Comment by thaumasiotes

Comment by thaumasiotes 14 hours ago

7 replies

> The causation is opposite, and it's the whole problem with chronological feeds, including RSS - chronological feeds incentivises spam-posting, posters compete on quantity to get attention.

That doesn't make any sense. Quantity might make you more prominent in a unified facebook feed, but an RSS reader will show it like this:

    Sam and Fuzzy (5)
    Station V3 (128)
They've always displayed that way. You never see one feed mixed into another feed. This problem can't arise in RSS. There is no such incentive. Quantity is a negative thing; when I see that I've missed 128 posts, I'm just going to say "mark all as read" and forget about them. (In fact, I have 174 unread posts in Volokh Conspiracy A† right now. I will not be reading all of those.)

† Volokh Conspiracy is hosted on Reason. Reason provides an official feed at http://reason.com/volokh/atom.xml . But Volokh Conspiracy also provides an independent feed at http://feeds.feedburner.com/volokh/mainfeed . Some of their posts go into one of those feeds, and the rest go into the other. I can't imagine that they do this on purpose, but it is what they do.

pbmonster 13 hours ago

> They've always displayed that way. You never see one feed mixed into another feed. This problem can't arise in RSS.

All readers I know have the option to display all feeds chronologically, or an entire folder of feeds chronologically. In most, that's the default setting when you open the app/page.

I always use it like that. If I'd want to see all new posts from a single author, I might as well just bookmark their blog.

  • HankStallone 2 hours ago

    If you bookmark Dave's blog, you have to check his blog every day to see if there's something new, even if Dave only posts monthly. Or you check less often, and sometimes discover a new post long after the discussion in the comments has come and gone.

    If you put Dave's blog in your RSS reader, one day "Dave (1)" shows up in your list of unread sources and you can read his new post immediately, and you didn't need to think about Dave's blog any other day.

    I could use the "all articles" feed in my RSS reader (TT-RSS), but I would never do such a thing unless all the blogs I follow had similar posting frequencies that would mesh well together, which they don't. I never use the front page of Reddit for the same reason: the busy subs would drown out the ones that get a post a week.

  • thaumasiotes 13 hours ago

    > All readers I know have the option to display all feeds chronologically, or an entire folder of feeds chronologically.
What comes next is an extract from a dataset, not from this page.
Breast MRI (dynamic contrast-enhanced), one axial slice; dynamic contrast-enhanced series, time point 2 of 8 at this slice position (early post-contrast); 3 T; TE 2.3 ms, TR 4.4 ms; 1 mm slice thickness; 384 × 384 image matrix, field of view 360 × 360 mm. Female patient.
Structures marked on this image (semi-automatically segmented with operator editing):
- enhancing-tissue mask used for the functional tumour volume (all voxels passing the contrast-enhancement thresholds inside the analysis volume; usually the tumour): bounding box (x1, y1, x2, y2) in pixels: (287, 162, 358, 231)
In most, that's the default setting when you open the app/page.

    The option might exist. It was certainly not the default in mainstream readers in the past and it still isn't now. I never encountered it in Google Reader (as mainstream as it gets), or in Yoleo (highly niche), or in Thunderbird (also as mainstream as it gets).

    Whether a bunch of unused projects make something strange the default doesn't really have an impact on the user experience. This is not something you can expect to encounter when using RSS.
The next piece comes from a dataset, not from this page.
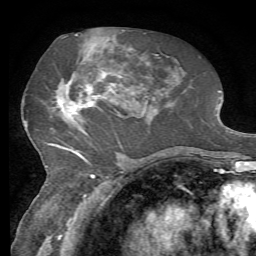
Breast MRI, one axial slice. Position 33 of 72 along the scan axis. Cropped to one breast. Dynamic contrast-enhanced series, time point 2 of 7 at this slice position (early post-contrast). 1.5 T. TE 4.3 ms, TR 8.7 ms. 256 × 256 image matrix, field of view 180 × 180 mm. Female patient.
Structures marked on this image (semi-automatic segmentation, software-assisted and operator-edited):
- enhancing-tissue mask used for the functional tumour volume (all voxels passing the contrast-enhancement thresholds inside the analysis volume; usually the tumour): box from (x=57, y=50) to (x=130, y=153) px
    > If I'd want to see all new posts from a single author, I might as well just bookmark their blog.

    That approach will fail for two obvious reasons:

    1. The bookmark is not sensitive to new posts. When there is no new post, you have to check it anyway. When there are several new posts, you're likely to overlook some of them.

    2. Checking one bookmark is easy; checking 72 bookmarks is not.

    • akho 10 hours ago

      > I never encountered it in Google Reader

      It was the default view in Google Reader, the "All Items" view.

      A mix of all feeds, ordered chronologically, is the default view in tt-rss, miniflux, inoreader, feedly, netnewswire, and all RSS readers I've ever seen.

      It's also what "syndication" means.

      • thaumasiotes 8 hours ago

        For your weirdest claim:

        > syndication noun

        > syn·di·ca·tion

        > the act of selling something (such as a newspaper column or television series) for publication or broadcast to multiple newspapers, periodicals, websites, stations, etc.

        >> the syndication of news articles and video footage

        ( https://www.merriam-webster.com/dictionary/syndication )

        The "syndication" in RSS refers to distributing the same content to many different readers.

        Here's MDN: https://devdoc.net/web/developer.mozilla.org/en-US/docs/RSS/...

        > This article provides a simple guide to using RSS to syndicate Web content.

        Note that this is a guide to creating an RSS feed from the publisher's perspective. It is not possible for two feeds to be displayed together, or at all, on the publisher's end. How do you interpret the verb syndicate?

      • [removed] 9 hours ago
        [deleted]
panstromek 7 hours ago

Yea, dismiss a whole argument based on your specific experience with your specific reader and your specific taste. Not to mention your argument proves the point - you already got their attention even when you didn't read the post and even shared the name of the blog here. However is the feed arranged, posters who compete on attention will optimize for it and eventually bubble up. That's why "the algorithms" are complicated in practice, you're always fighting against Goodhart's law.